By Eric Velazquez Pro-Source
Carve out a beefy set of horseshoes using this multi-joint triceps workout
Goal: Size, Strength
What is the best mass-builder out there for triceps? Some might argue that it's the skullcrusher because it targets the meaty, long head of the triceps. Some might be quick to say that it's the cable pressdown because it effectively isolates the tri's. Those people wouldn't be wrong but keep in mind that big muscle is built through progressive overload. While it's true that the long head of the triceps is most responsible for triceps size, it's one of only three heads and each must be targeted to ensure the most growth. And the pressdown? Well, intensity trumps isolation every time. So the answer lies somewhere between balance and big weight.
"The greatest exercise for size and strength of the triceps is without question the dip," says Phil Gephart, MS, CSCS, a Newport Beach-based (Calif.) trainer (www.newportfit4life.com) and exercise science professor. The dip hits all three heads of the triceps effectively but, he cautions, there are ways to get it right. And there are definitely ways to get it wrong.
Skip the bench dip. When Gephart says to dip, he is speaking strictly about parallel bar dips done with your bodyweight, or some added resistance. "Don't ever do bench dips like many boot camps encourage," he says. "They are horrendous for the shoulder and can cause an assortment of shoulder injuries.

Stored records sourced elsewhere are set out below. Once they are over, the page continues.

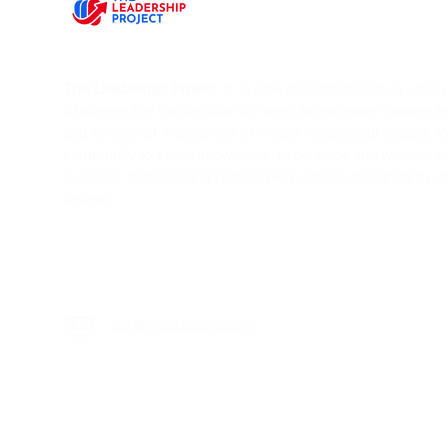
The Leadership Project
is a new movement with a vision T
Challenge the Status Quo. We want to empower modern l
and emotional intelligence to create meaningful impact. 
community to share knowledge, experience and wisdom on 
a weekly podcast and regular blog articles designed to s
debate.
sei@mickspiers.c
om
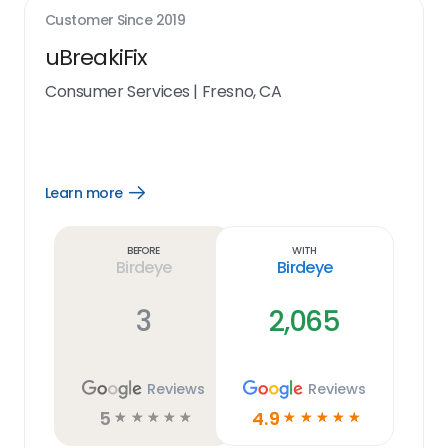
Customer Since
2019
uBreakiFix
Consumer Services
|
Fresno, CA
Learn more
Open
Learn
more
link
Before
With
Birdeye
Birdeye
3
2,065
Reviews
Reviews
5
4.9
☆
☆
☆
☆
☆
☆
☆
☆
☆
☆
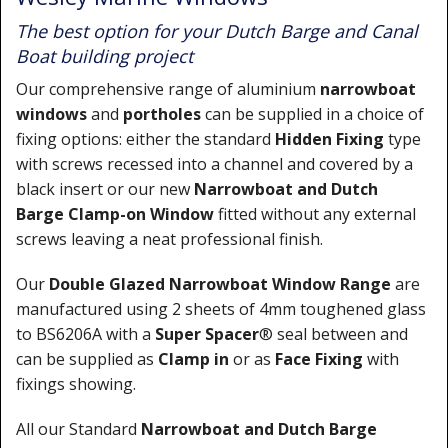
The best option for your Dutch Barge and Canal
Boat building project
Our comprehensive range of aluminium
narrowboat
windows
and
portholes
can be supplied in a choice of
fixing options: either the standard
Hidden Fixing
type
with screws recessed into a channel and covered by a
black insert or our new
Narrowboat
and Dutch
Barge
Clamp-on Window
fitted without any external
screws leaving a neat professional finish.
Our
Double Glazed Narrowboat Window Range
are
manufactured using 2 sheets of 4mm toughened glass
to BS6206A with a
Super Spacer
® seal between and
can be supplied as
Clamp in
or as
Face Fixing
with
fixings showing.
All our Standard
Narrowboat and Dutch Barge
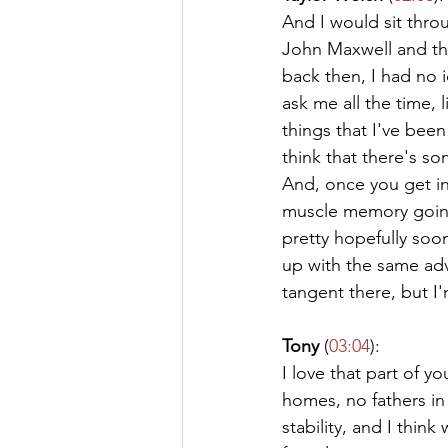
And I would sit throu
John Maxwell and the
back then, I had no 
ask me all the time, 
things that I've been
think that there's 
And, once you get in
muscle memory going 
pretty hopefully soon
up with the same adv
tangent there, but I'
Tony
 (
03:04
):
I love that part of y
homes, no fathers in 
stability, and I thin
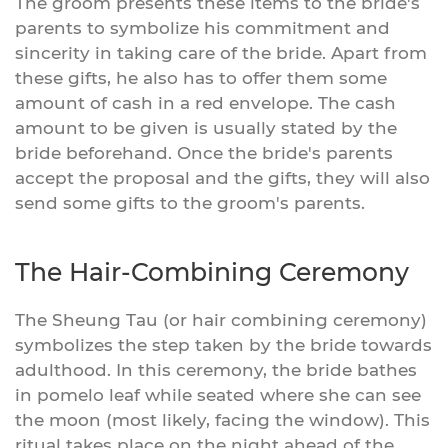
The groom presents these items to the bride's
parents to symbolize his commitment and
sincerity in taking care of the bride. Apart from
these gifts, he also has to offer them some
amount of cash in a red envelope. The cash
amount to be given is usually stated by the
bride beforehand. Once the bride's parents
accept the proposal and the gifts, they will also
send some gifts to the groom's parents.
The Hair-Combining Ceremony
The Sheung Tau (or hair combining ceremony)
symbolizes the step taken by the bride towards
adulthood. In this ceremony, the bride bathes
in pomelo leaf while seated where she can see
the moon (most likely, facing the window). This
ritual takes place on the night ahead of the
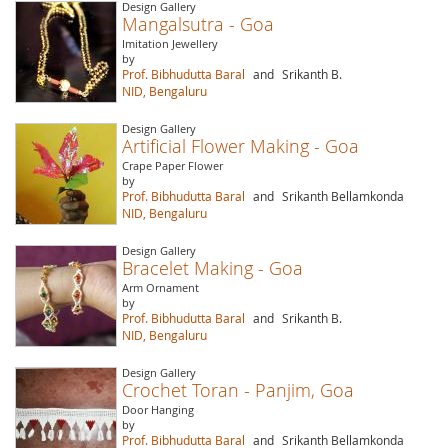
Design Gallery
Mangalsutra - Goa
Imitation Jewellery
by
Prof. Bibhudutta Baral
and
Srikanth B.
NID, Bengaluru
Design Gallery
Artificial Flower Making - Goa
Crape Paper Flower
by
Prof. Bibhudutta Baral
and
Srikanth Bellamkonda
NID, Bengaluru
Design Gallery
Bracelet Making - Goa
Arm Ornament
by
Prof. Bibhudutta Baral
and
Srikanth B.
NID, Bengaluru
Design Gallery
Crochet Toran - Panjim, Goa
Door Hanging
by
Prof. Bibhudutta Baral
and
Srikanth Bellamkonda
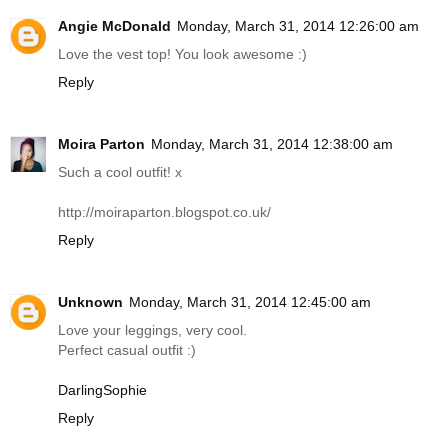
Angie McDonald
Monday, March 31, 2014 12:26:00 am
Love the vest top! You look awesome :)
Reply
Moira Parton
Monday, March 31, 2014 12:38:00 am
Such a cool outfit! x
http://moiraparton.blogspot.co.uk
/
Reply
Unknown
Monday, March 31, 2014 12:45:00 am
Love your leggings, very cool.
Perfect casual outfit :)
DarlingSophie
Reply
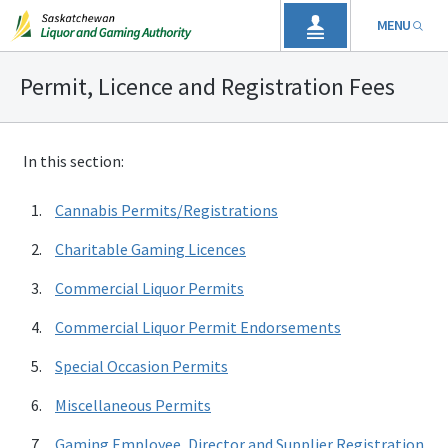
MENU
Permit, Licence and Registration Fees
In this section:
Cannabis Permits/Registrations
Charitable Gaming Licences
Commercial Liquor Permits
Commercial Liquor Permit Endorsements
Special Occasion Permits
Miscellaneous Permits
Gaming Employee, Director and Supplier Registration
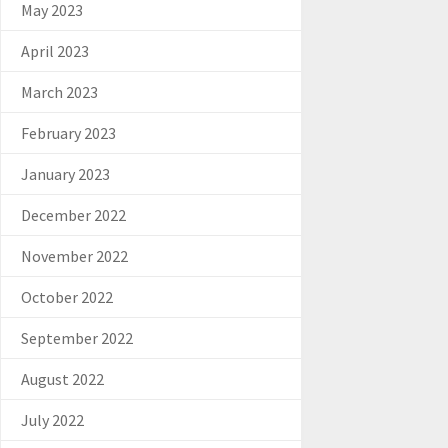
May 2023
April 2023
March 2023
February 2023
January 2023
December 2022
November 2022
October 2022
September 2022
August 2022
July 2022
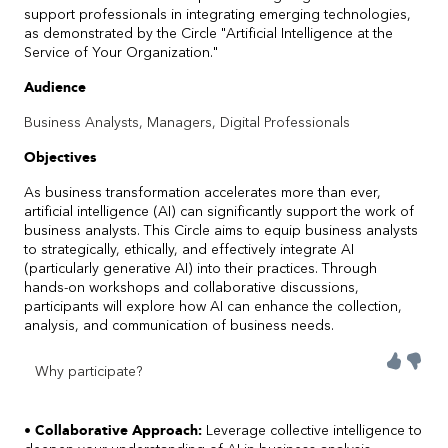
support professionals in integrating emerging technologies,
as demonstrated by the Circle "Artificial Intelligence at the
Service of Your Organization."
Audience
Business Analysts, Managers, Digital Professionals
Objectives
As business transformation accelerates more than ever,
artificial intelligence (AI) can significantly support the work of
business analysts. This Circle aims to equip business analysts
to strategically, ethically, and effectively integrate AI
(particularly generative AI) into their practices. Through
hands-on workshops and collaborative discussions,
participants will explore how AI can enhance the collection,
analysis, and communication of business needs.
Why participate?
• Collaborative Approach:
Leverage collective intelligence to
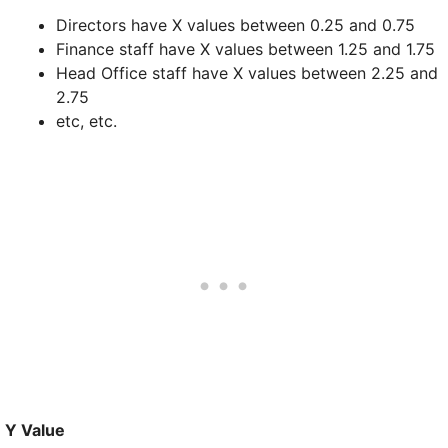
Directors have X values between 0.25 and 0.75
Finance staff have X values between 1.25 and 1.75
Head Office staff have X values between 2.25 and
2.75
etc, etc.
Y Value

No lean. Many trainers and coaches teach that a forward lean while doing parallel bar dips is essential for total engagement of the pecs. This is an unnecessary action that only marginally improves engagement of the chest, says Gephart. "There is no need to lean forward while doing dips thinking it will work the chest muscles more. You'll get plenty of pectoral recruitment staying straight up."
Go deep. One of the main goals on every lift should be to always use a complete range of motion. Still, Gephart says, many lifters naively choose to stop the dip at a point where their upper arms are parallel to the floor. "The old concept of going to parallel is just that -- old and antiquated," he says. "You want to go all the way down using a full range of motion. A healthy shoulder should be able to accomplish this task. So if there is pain or you're unable to go to the point where your biceps touch your forearm get your shoulder checked out."
Grip right. Some gyms have bars that taper to accommodate shoulder girdles of all shapes and sizes. This is a good thing. "While doing dips, your arms should be perpendicular to the ground which means your hand will be directly under your shoulder not narrower and not wider." Choose a width that allows for this hand placement. Going wider than shoulder width will unnecessarily strain your shoulders.
"Next time you work out your triceps, start with three to four sets of 8-12 reps with a four second negative followed by the quickest contraction you can perform," Gephart says. "If this isn't that intense, attach a weight plate to a belt for added resistance."
Adding resistance on the dip from week to week, while staying in those muscle-building ranges, will provide all the stimulus your triceps need to bellow out for summer. Follow the dip with your usual assortment of pressdowns, skullcrushers and kickbacks for a total-package routine. Sorry about your sleeves, by the way.